Having both the view service and the custody service in the same browser extension could let us build a Penumbra-specific version of the "connect wallet" flow users in other ecosystems are accustomed to:

Then, for instance, a DEX dashboard or a block explorer could request access to the user's view service, allowing it to query their private state.

In the future, we might also want to explore how invasive of a change it would be to build the wallet logic without access to any of the viewing keys (FVK/IVK/OVK), so that we could not even give viewing keys to the web content, and allow users to more meaningfully "revoke" access (whereas in the current threat model, the web content has access to viewing keys, so if it were malicious, it could compromise privacy).

mikedotexe commented 2 years ago

This past Saturday, a few interchain folks met up and we tossed around ideas about wallet architecture.

Notice how the 1Password browser extension causes OS X to pop up a prompt:

Kapture 2022-09-08 at 00 07 38

I believe they're using "deep linking" meaning it's using a custom protocol registered to the desktop app.
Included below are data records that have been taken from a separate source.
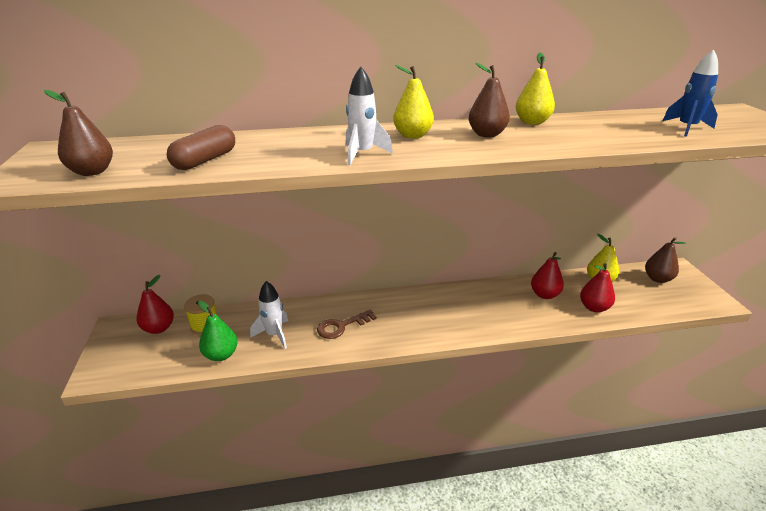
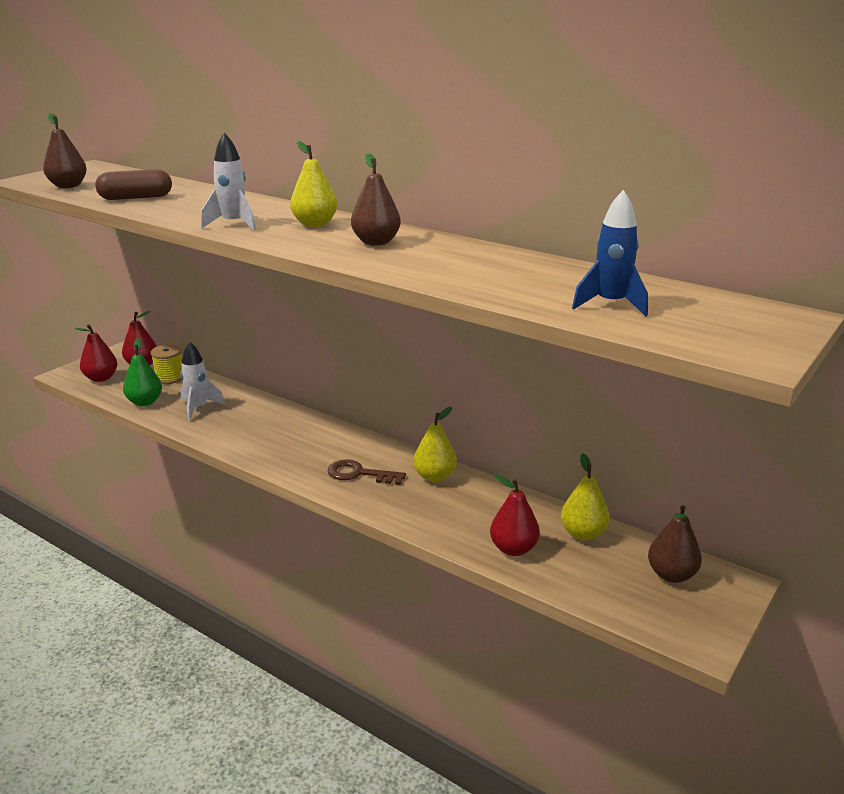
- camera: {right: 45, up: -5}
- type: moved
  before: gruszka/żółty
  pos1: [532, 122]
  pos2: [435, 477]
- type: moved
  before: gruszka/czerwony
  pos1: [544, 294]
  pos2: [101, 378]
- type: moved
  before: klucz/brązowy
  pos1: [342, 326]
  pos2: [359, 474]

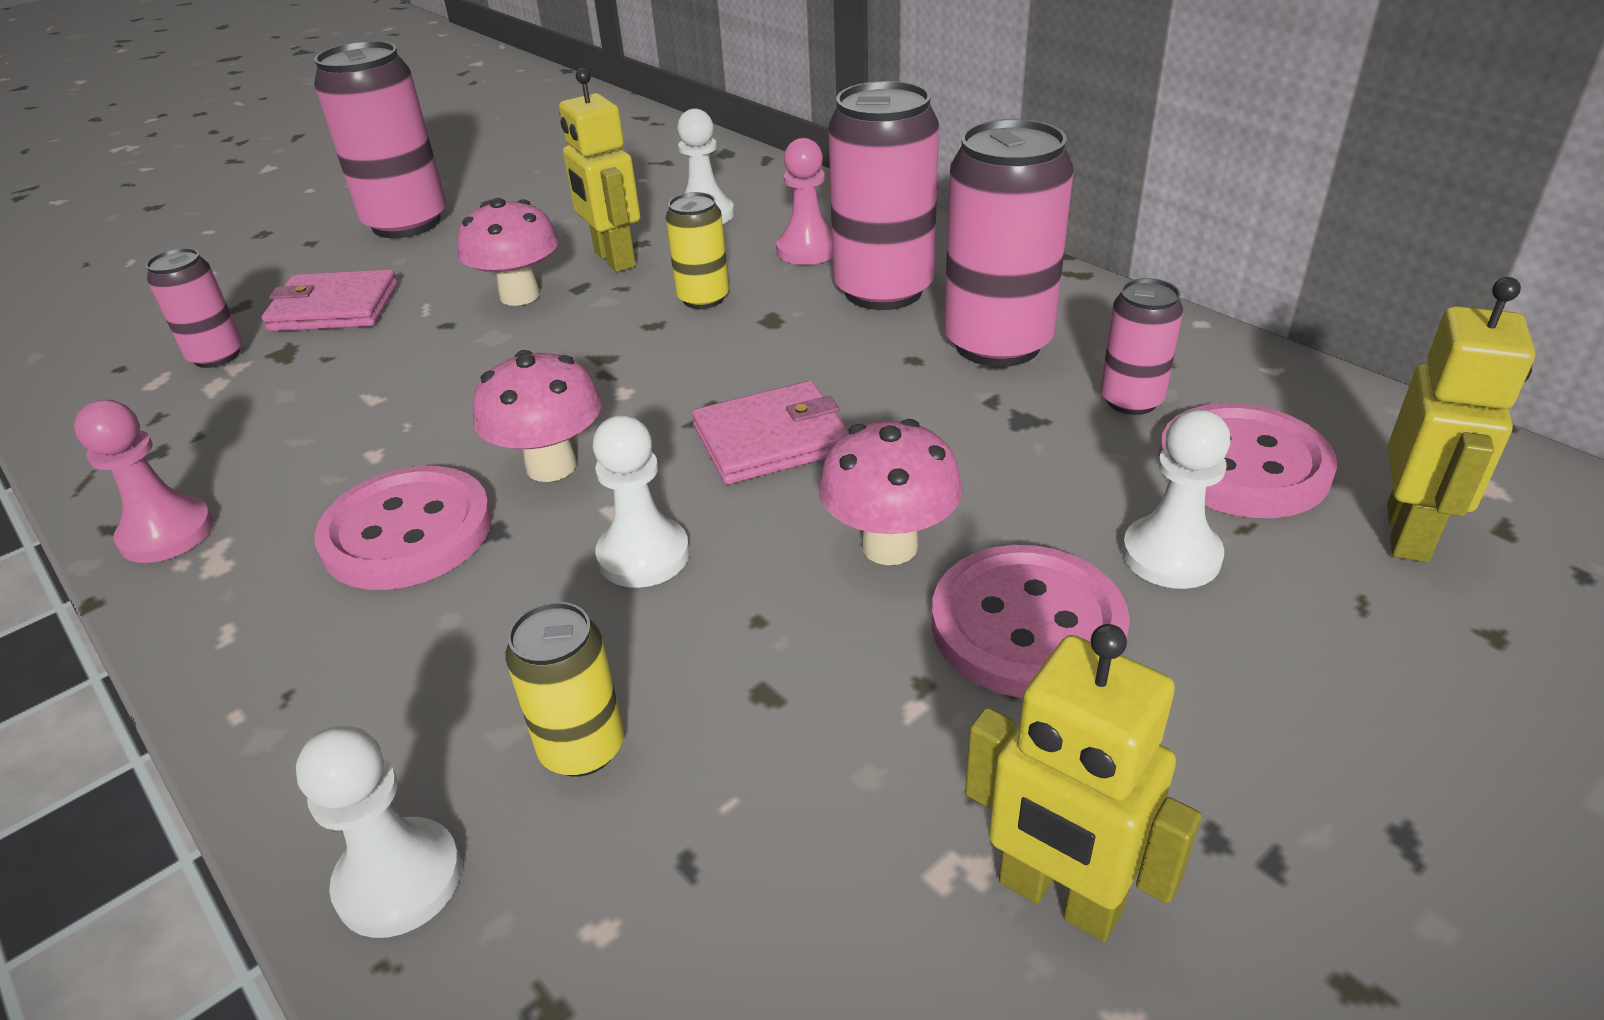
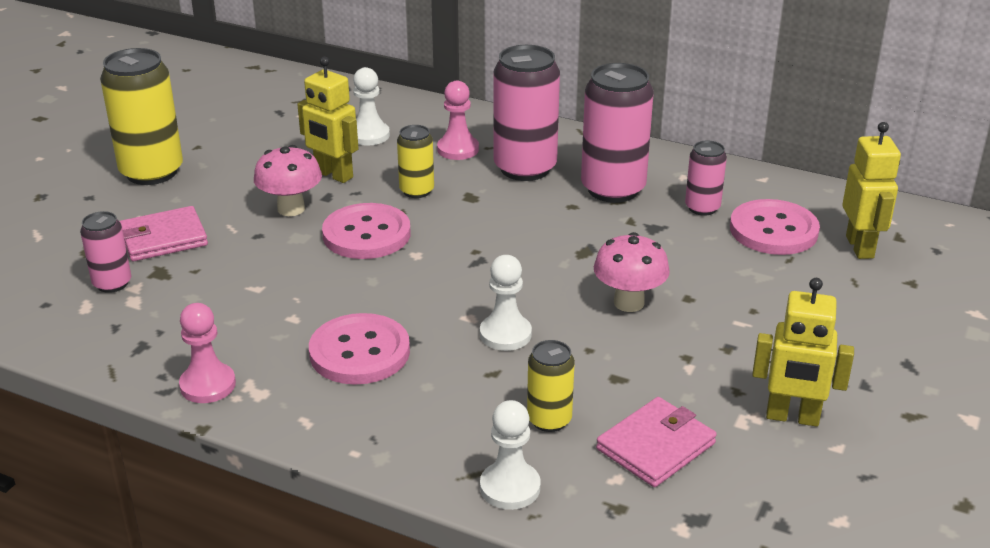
- camera: {right: -25, up: -5}
- type: recoloured
  before: puszka/różowy
  after: puszka/żółty
  pos1: [406, 223]
  pos2: [151, 172]
- type: removed
  before: grzyb/różowy
  pos1: [551, 466]
- type: moved
  before: portfel/różowy
  pos1: [771, 439]
  pos2: [656, 446]
- type: removed
  before: pionek/biały
  pos1: [1171, 555]
- type: moved
  before: guzik/różowy
  pos1: [1027, 625]
  pos2: [366, 234]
A good example of this is Discord. In a browser's URL you can open the Discord web app with https://discord.com/channels/@me/123/456 but if you replace the https with discord, it will open in the desktop app.

Seems like 1Password has a good model to follow. A benefit of having a desktop app is that you can finally utilize Keychain Access, or whatever the operating system's security is. (This is probably where we should have been storing secrets this whole time, instead of in browser extensions.)

So how hard is it to create such a desktop app? Well, there's this thing called Tauri that is basically Electron (JavaScript » Desktop app) in Rust. https://tauri.app

You can see in their documentation they recommend a frontend framework called Vite, but I imagine you could write straight HTML + CSS and avoid using any npm packages, avoiding that supply chain attack. The backend is Rust, and I think we could use this crate to talk to the OS's security. https://crates.io/crates/keytar

Making a desktop wallet might not be terribly difficult if there are existing crates for signing, etc.

However, it looks like deep links are in progress for Tauri, but there are recent comments showing movement. https://github.com/tauri-apps/tauri/issues/323

In the meantime, since we probably want to use Rust if we can, there's this website showing the state of Rust GUI. https://www.areweguiyet.com and is shows that core-foundation has perhaps a lot of usage due to the download numbers. (Of course, this is assuming building only for OS X users.)

We could keep all the wallet logic in Rust even though the skin will be done in Swift. So that's an option while we wait (or help sponsor?) the Tauri folks regarding the deep link feature.

hdevalence commented 1 year ago

Closing this out as a completed design iteration.